Paquette heard about Jones’ case as he was leaving practice one afternoon after he received a text message from his mother, sharing the article. After attempting to contact the University of Texas Athletic Department, Nick’s mother, Roxanne Paquette, got in touch with college basketball writer Jeff Eisenberg at Yahoo Sports in order send a message of hope to Jones and his family.
“The reaction has been terrific so far,” Nick Paquette said. “Everything I’ve been hearing about him is very positive, I’m just trying to share a positive message and everyone I come in contact with is just amazed at how well this is being received.”
Soon after the letter was published, the Paquettes were contacted by the Jones family. When Jones’ godfather initially contacted Roxanne Paquette, she said that she was nervous because they wanted to send Jones the most respectful letter possible, but the families have exchanged nothing but tears and well-wishes since.
“No one on this team fights alone,” Roxanne Paquette said. “Leukemia has met its match and we can’t wait to see [Jones] walk back on the court to play!”

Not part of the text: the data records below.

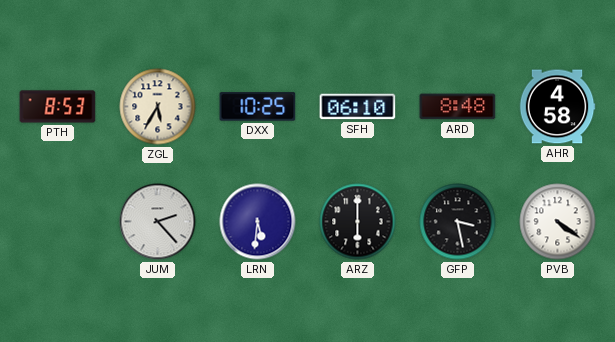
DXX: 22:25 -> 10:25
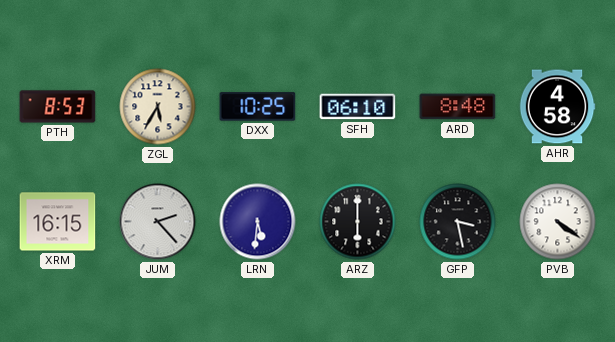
XRM: none -> 16:15
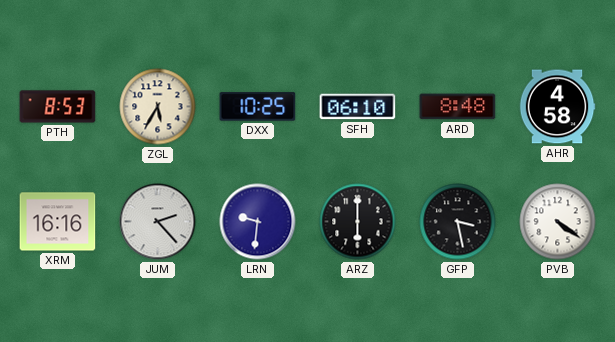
XRM: 16:15 -> 16:16
LRN: 5:31 -> 9:31
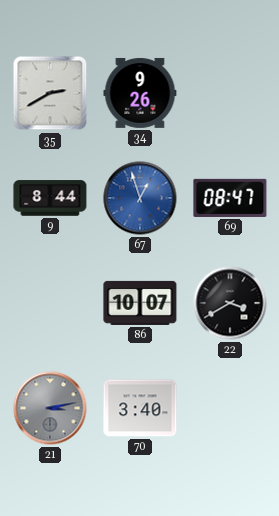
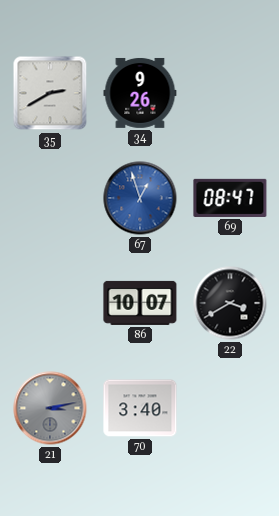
9: 8:44 -> none
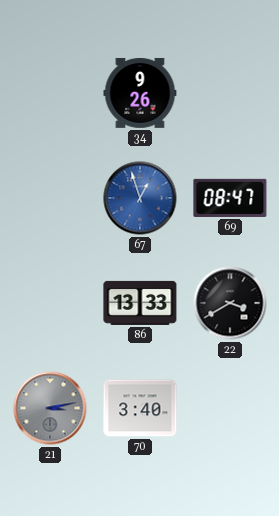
35: 2:40 -> none
86: 10:07 -> 13:33
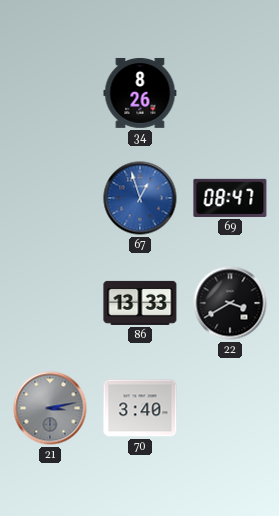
34: 9:26 -> 8:26
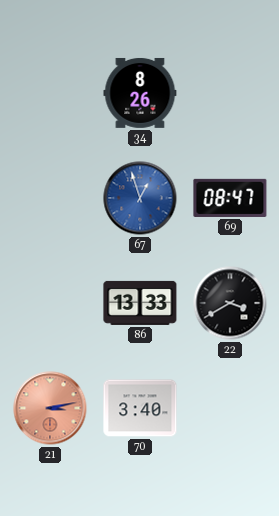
21 dial: grey -> salmon
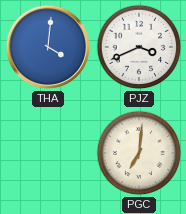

Shortly after, the Paquettes received another surprising contact, this time, it was ESPN. Nick Hetherington, a feature producer at ESPN’s Longhorn Network reached out to Nick wanting to do a segment on Paquette and Jones. Nick agreed and on Friday, Jan. 27, a camera crew arrived at the Athletic & Wellness Center.
“That was surreal, I’m still processing that now because it feels so surreal,” he said. “We’re Division III athletes, you know, bottom of the barrel in collegiate sports so we don’t really get that much press. Just getting my story out there on a national level, it really does feel amazing.”
Head coach Keith Kenney said that he is impressed with the intimacy Paquette shared in his letter and is confident that it will be helpful to anyone in a similar situation.
“I think it’s an honor for ESPN to have Nick share his story with them,” he said. “We all go through bad times in life and most of us keep them private, but for Nick to want to share and help others just shows what a selfless, giving person he is.”
ESPN spent hours with Paquette gathering footage, reading his letter and conducting a very emotional interview. In his letter to Jones, Paquette recalls his own struggle, shock and terror at the time of his diagnosis.
“I read that you experienced persistent fatigue and exhaustion in the weeks leading up to your diagnosis. I know all too well what that’s like,” he wrote. “Every day last season, I felt tired and lethargic. I lacked my usual strength and explosiveness during games and I’d come out of the locker room afterward sunken-eyed and ghostly pale. I’m 6-foot-3, and I often didn’t even have the energy to try to drive to the hoop or dunk.”
Although Paquette said he was terrified of his diagnosis, he was reassured by doctors that he would make a full long-term recovery and would even be able to return to the court if his body was able. In his letter, he offered Jones similar reassurance.
“Once I heard that, there was never a doubt in my mind that I would get back on the court, basketball is in my genes,” he said. “It has been my passion since kindergarten. I wasn’t going to let leukemia stop me from doing what I love.”
Paquette also wrote in the letter that he did not have an example to follow of a basketball player returning to the game after being diagnosed with leukemia as he would an ACL or other sports-related injury. So, he took it day-by-day, little-by-little and was cleared to play by his first game this season on Nov. 17. Now, more than halfway through his season, he said he feels the best he’s felt in two years.
His message to Andrew remains to continue the fight, push through the tough days and stay positive. He said he hopes to see Andrew back on the court starting for Texas University next season and a subsequent, successful career in the NBA.
“Don’t let leukemia stop you from doing something that you love,” he said.